TO DO: Return the data below exactly, minus the pictures.

SOURCE DATA:
----

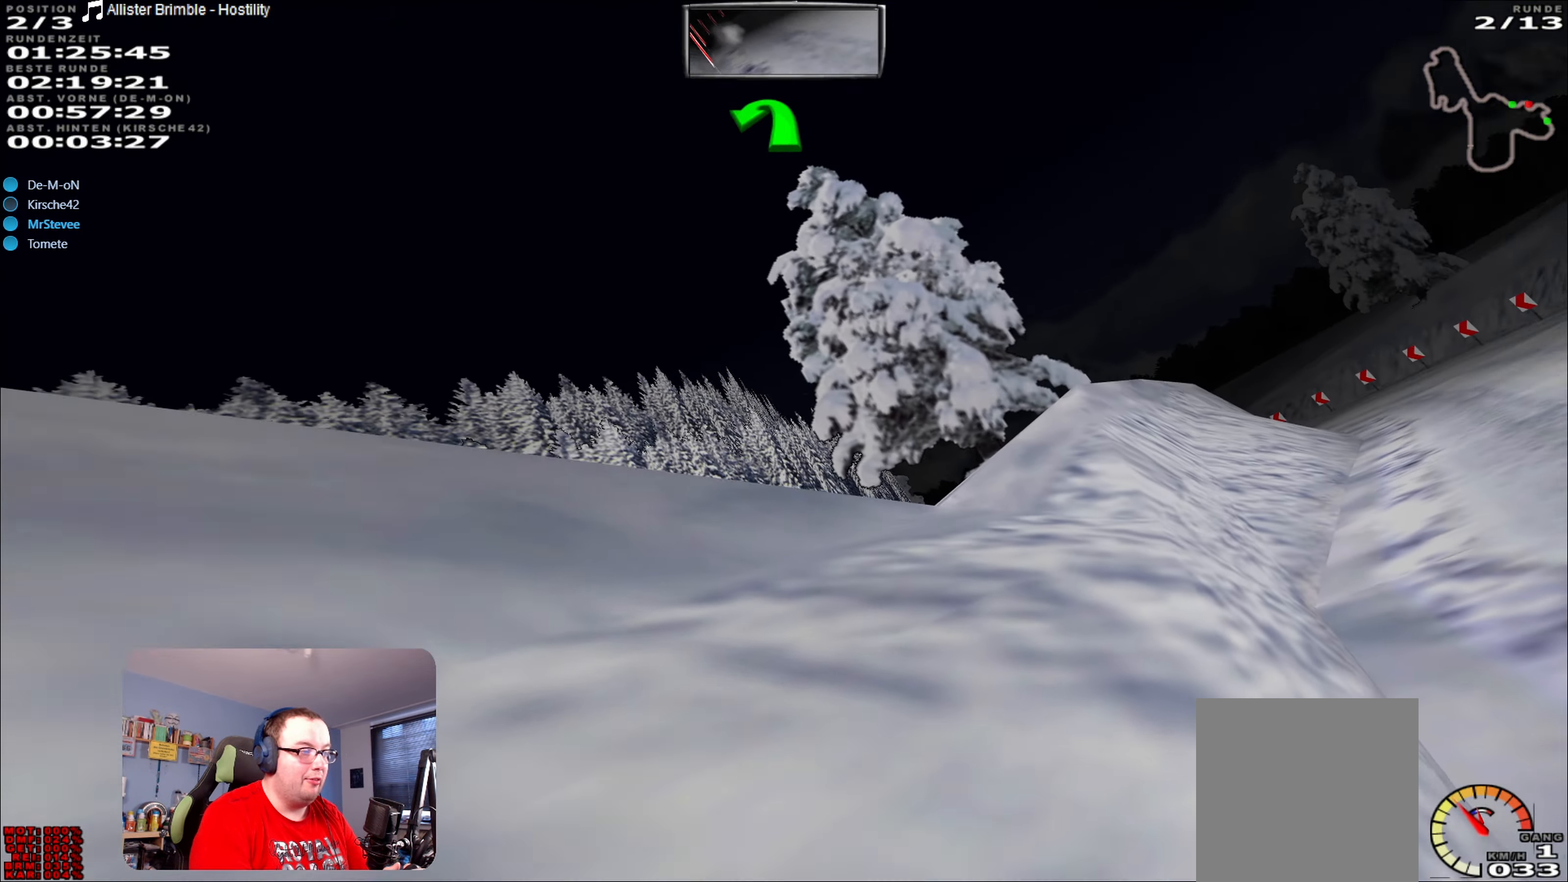
{"buttons": ["R2"], "left_stick": "right", "right_stick": "center", "events": [[133, "R2", "down"]]}
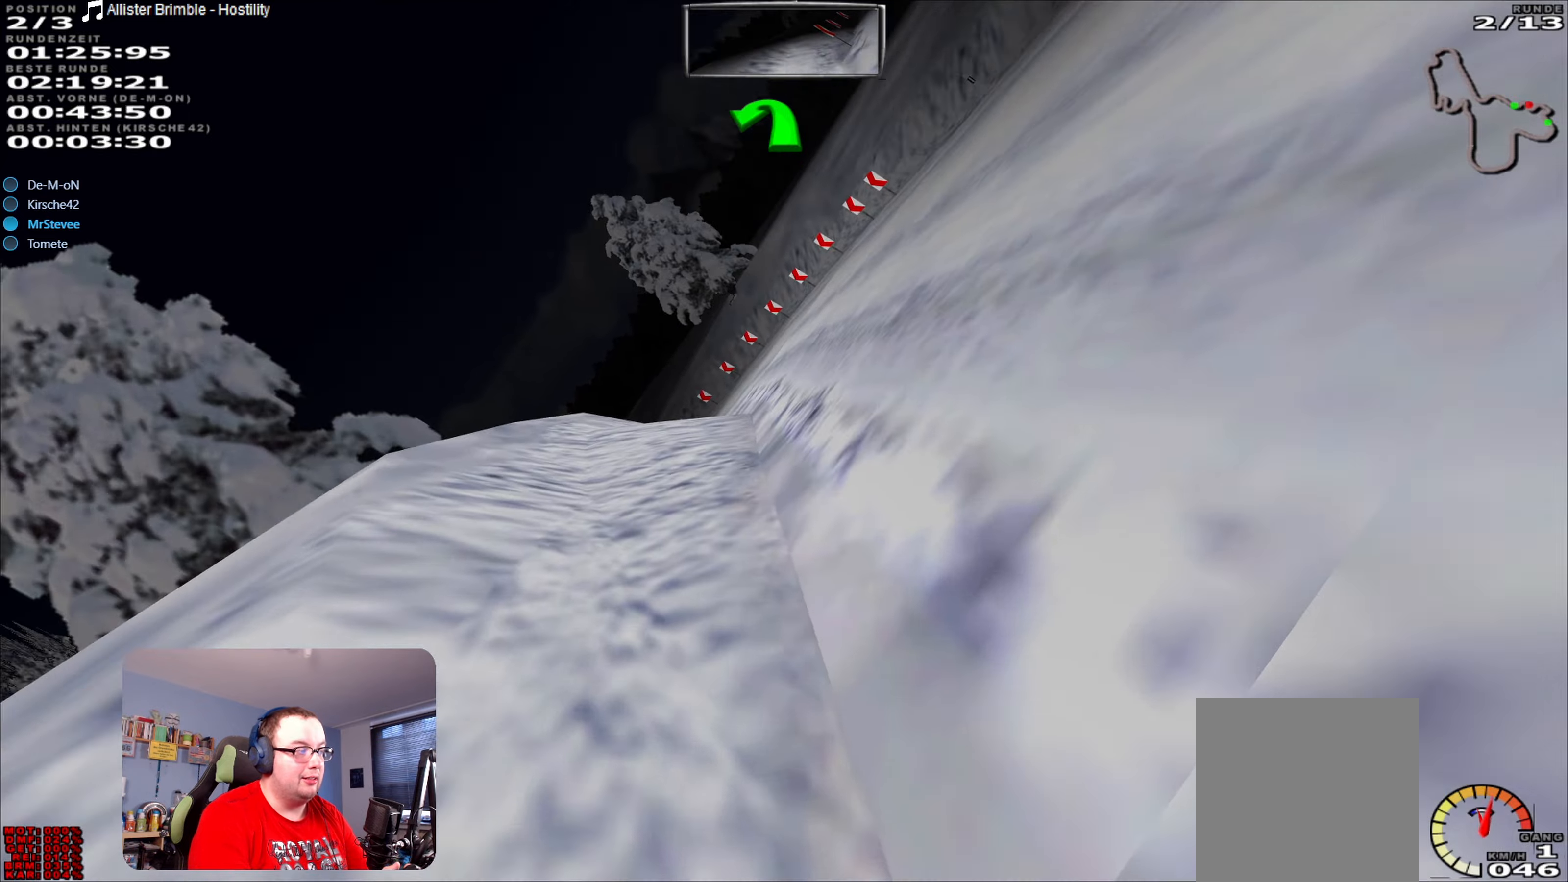
{"buttons": ["R2"], "left_stick": "center", "right_stick": "center", "events": [[67, "left_stick", "center"]]}
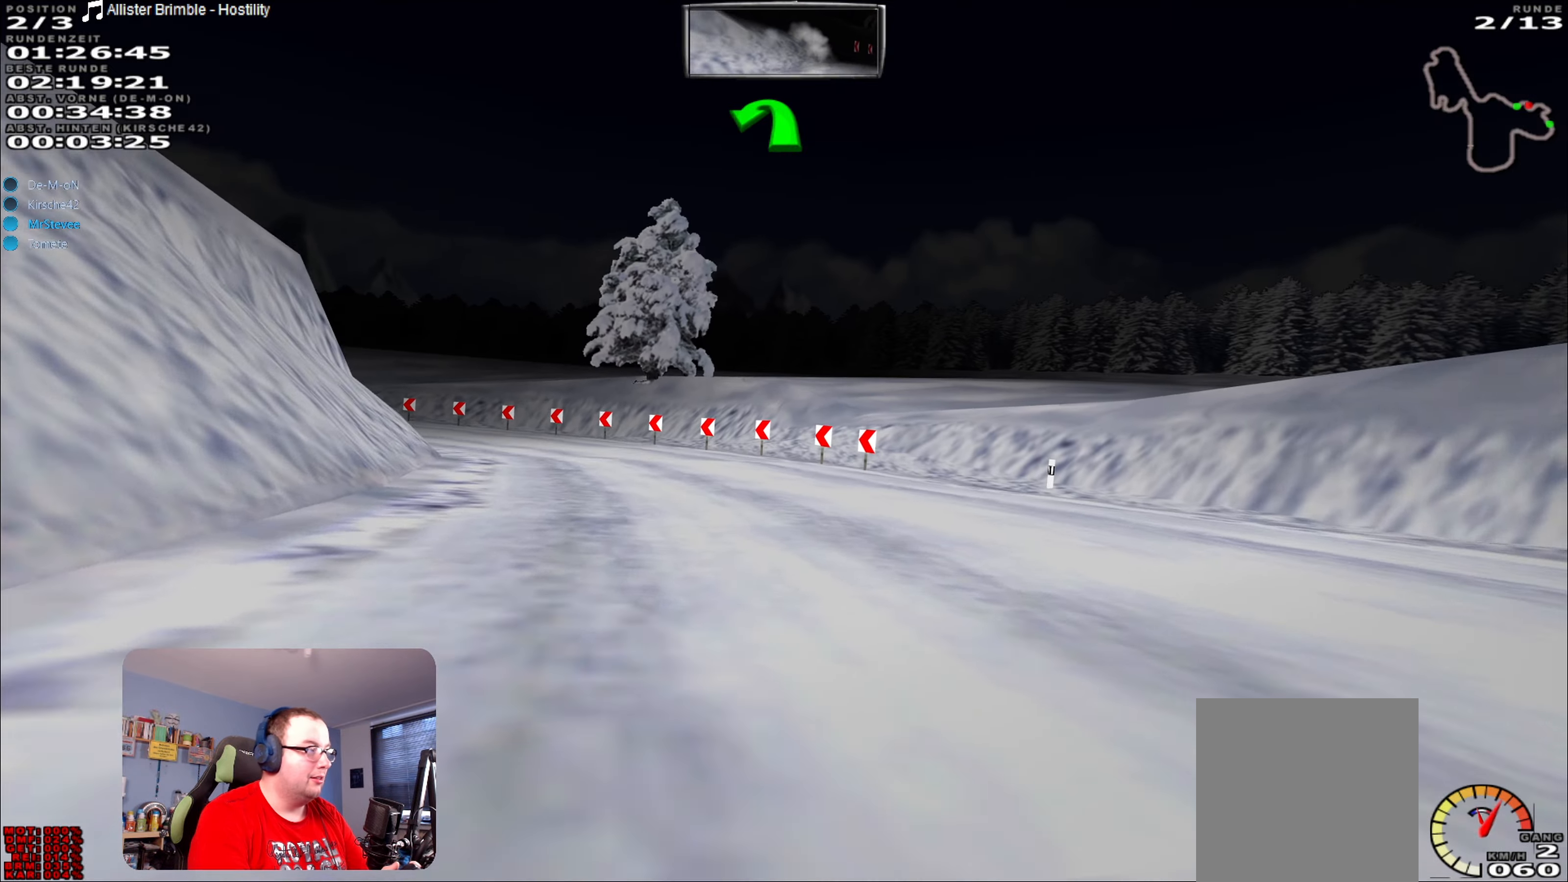
{"buttons": ["R2"], "left_stick": "left", "right_stick": "center", "events": [[34, "left_stick", "down-left"], [84, "left_stick", "left"], [317, "left_stick", "center"], [500, "left_stick", "left"]]}
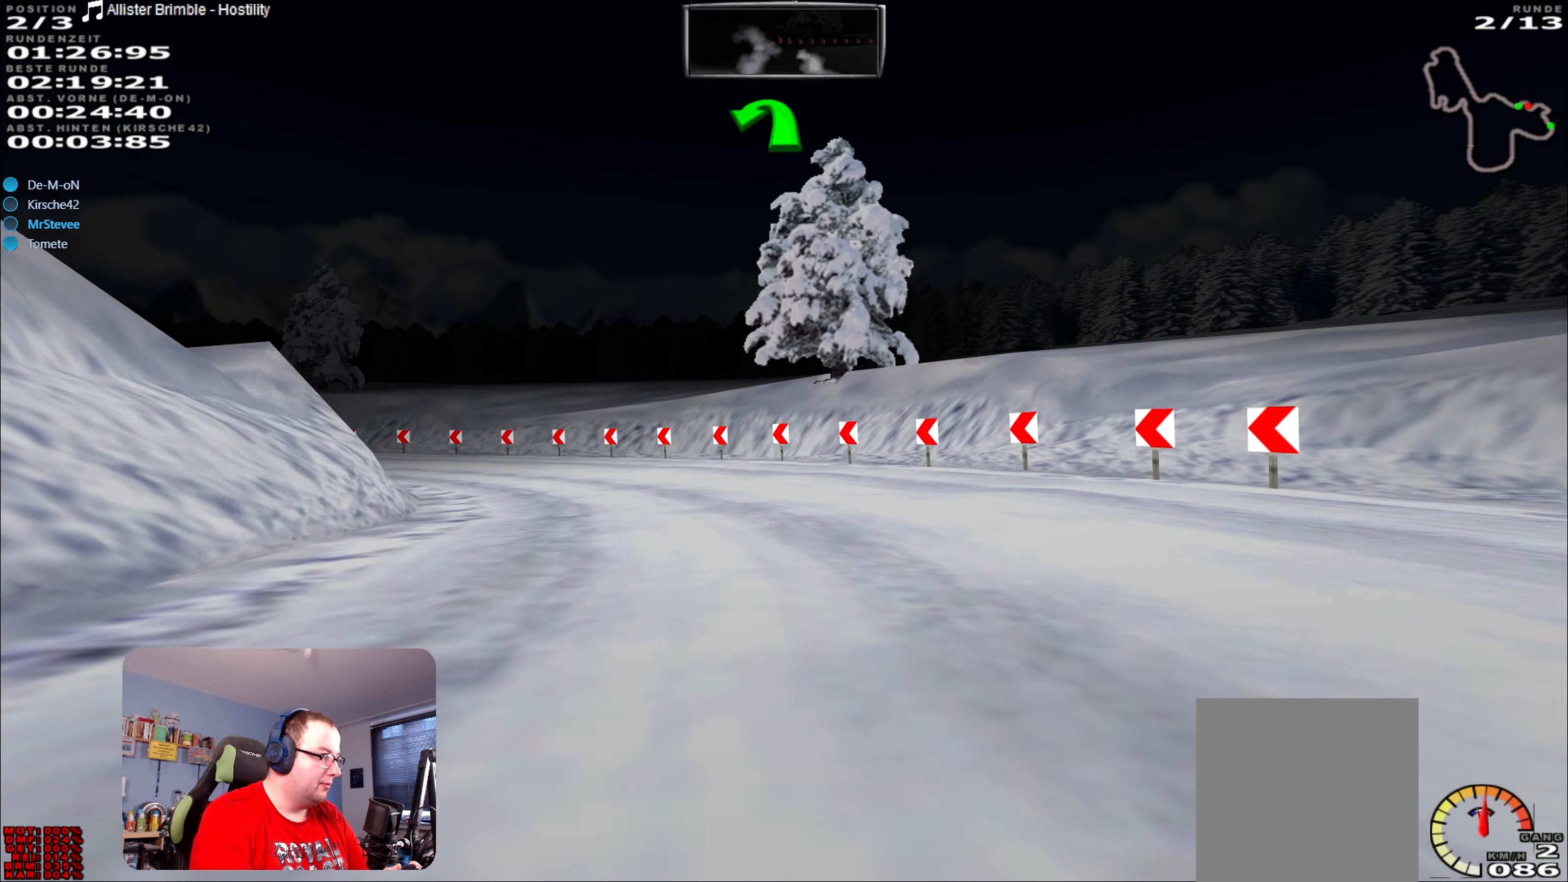
{"buttons": ["R2"], "left_stick": "left", "right_stick": "center", "events": []}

----

RESPONSE BELOW:
{"buttons": ["R2"], "left_stick": "right", "right_stick": "center", "events": [[133, "R2", "down"]]}
{"buttons": ["R2"], "left_stick": "center", "right_stick": "center", "events": [[67, "left_stick", "center"]]}
{"buttons": ["R2"], "left_stick": "left", "right_stick": "center", "events": [[34, "left_stick", "down-left"], [84, "left_stick", "left"], [317, "left_stick", "center"], [500, "left_stick", "left"]]}
{"buttons": ["R2"], "left_stick": "left", "right_stick": "center", "events": []}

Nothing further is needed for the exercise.